None of the recently placed defibrillators have been used so far. Emergency professionals have used similar devices to save individuals on campus twice, but both incidents occurred before the implementation of this plan.

According to emergency management, one person every 90 seconds, or 1,000 people each day, suffers from sudden cardiac arrest in the United States. Most are not revived.

Proponents of the plan said other universities are purchasing defibrillators for similar plans.

Mary Newman, executive director of the National Center for Early Defibrillation, said all 50 states have Good Samaritan laws protecting untrained people’s use of defibrillators.

“There have never been any lawsuits for using a defibrillator, but there have been several lawsuits for not having one at all,” Newman said.

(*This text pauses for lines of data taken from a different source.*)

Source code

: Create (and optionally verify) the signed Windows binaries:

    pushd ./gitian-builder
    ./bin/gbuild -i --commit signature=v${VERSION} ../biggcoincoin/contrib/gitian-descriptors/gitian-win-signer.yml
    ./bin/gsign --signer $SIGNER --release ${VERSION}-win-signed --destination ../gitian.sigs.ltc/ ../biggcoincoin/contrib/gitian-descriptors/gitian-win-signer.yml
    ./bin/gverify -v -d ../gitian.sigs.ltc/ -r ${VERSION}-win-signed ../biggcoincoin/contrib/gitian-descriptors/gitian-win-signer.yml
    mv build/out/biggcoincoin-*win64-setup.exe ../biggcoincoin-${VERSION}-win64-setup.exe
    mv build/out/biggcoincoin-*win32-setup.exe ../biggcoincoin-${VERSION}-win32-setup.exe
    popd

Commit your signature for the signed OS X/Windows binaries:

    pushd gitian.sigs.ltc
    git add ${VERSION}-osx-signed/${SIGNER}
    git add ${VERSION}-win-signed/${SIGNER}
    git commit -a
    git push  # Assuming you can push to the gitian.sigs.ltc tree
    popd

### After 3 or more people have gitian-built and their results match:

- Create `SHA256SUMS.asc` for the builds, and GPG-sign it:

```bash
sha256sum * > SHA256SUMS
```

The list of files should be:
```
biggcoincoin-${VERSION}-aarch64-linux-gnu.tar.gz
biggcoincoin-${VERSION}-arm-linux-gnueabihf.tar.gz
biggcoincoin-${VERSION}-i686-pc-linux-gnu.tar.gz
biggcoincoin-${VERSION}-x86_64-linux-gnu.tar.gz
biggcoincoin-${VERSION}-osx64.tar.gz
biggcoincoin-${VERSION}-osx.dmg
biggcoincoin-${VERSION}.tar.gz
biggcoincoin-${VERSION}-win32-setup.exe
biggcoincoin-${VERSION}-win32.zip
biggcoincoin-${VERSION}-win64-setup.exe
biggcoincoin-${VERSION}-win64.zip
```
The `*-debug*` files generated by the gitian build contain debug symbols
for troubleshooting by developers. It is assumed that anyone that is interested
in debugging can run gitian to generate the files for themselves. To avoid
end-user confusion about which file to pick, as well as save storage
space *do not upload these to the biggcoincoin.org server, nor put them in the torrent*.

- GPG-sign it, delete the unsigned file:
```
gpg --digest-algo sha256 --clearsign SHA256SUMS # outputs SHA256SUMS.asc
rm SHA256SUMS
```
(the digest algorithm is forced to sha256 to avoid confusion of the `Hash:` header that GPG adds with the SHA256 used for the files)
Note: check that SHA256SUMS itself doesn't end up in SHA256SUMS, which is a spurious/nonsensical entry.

The University of Wisconsin-Milwaukee, Bowling Green State University and the University of Ohio, among others, have all recently implemented similar plans, on much smaller scales. Ohio is the closest to the University, with 20 defibrillators on its campus.

Kim Miller, risk management director for Bowling Green State University, said it has 15 defibrillators on campus.

“We thought it made sense to have them on campus,” Miller said. “We haven’t had a situation where we’ve needed to use them. The risk of a lawsuit seems to be higher for not having them.”

Experts and manufacturers said defibrillators can be used by just about anyone. They often cite an example of a 9-year-old boy who correctly used a defibrillator to save a life at Chicago’s O’Hare Airport.

“(Defibrillators) talk to you, telling you exactly what to do,” Freed said.

The Emergency Management Department has also trained people who work near the defibrillators, adding to their effectiveness and ensuring a correct response in emotional situations, Freed said.

“We call it Buttonology 101: How to Push a Button,” Freed said.

Professionals and manufacturers usually recommend training on the specific defibrillator that might be used, but say training is not absolutely necessary. The University made sure police, emergency professionals and buildings all have the same defibrillator model to limit problems with its use.

“Ideally, you should have training, but it’s better to use it than not use it,” Newman said. “With sudden cardiac arrest, the person is already dead. Using a defibrillator can only help.”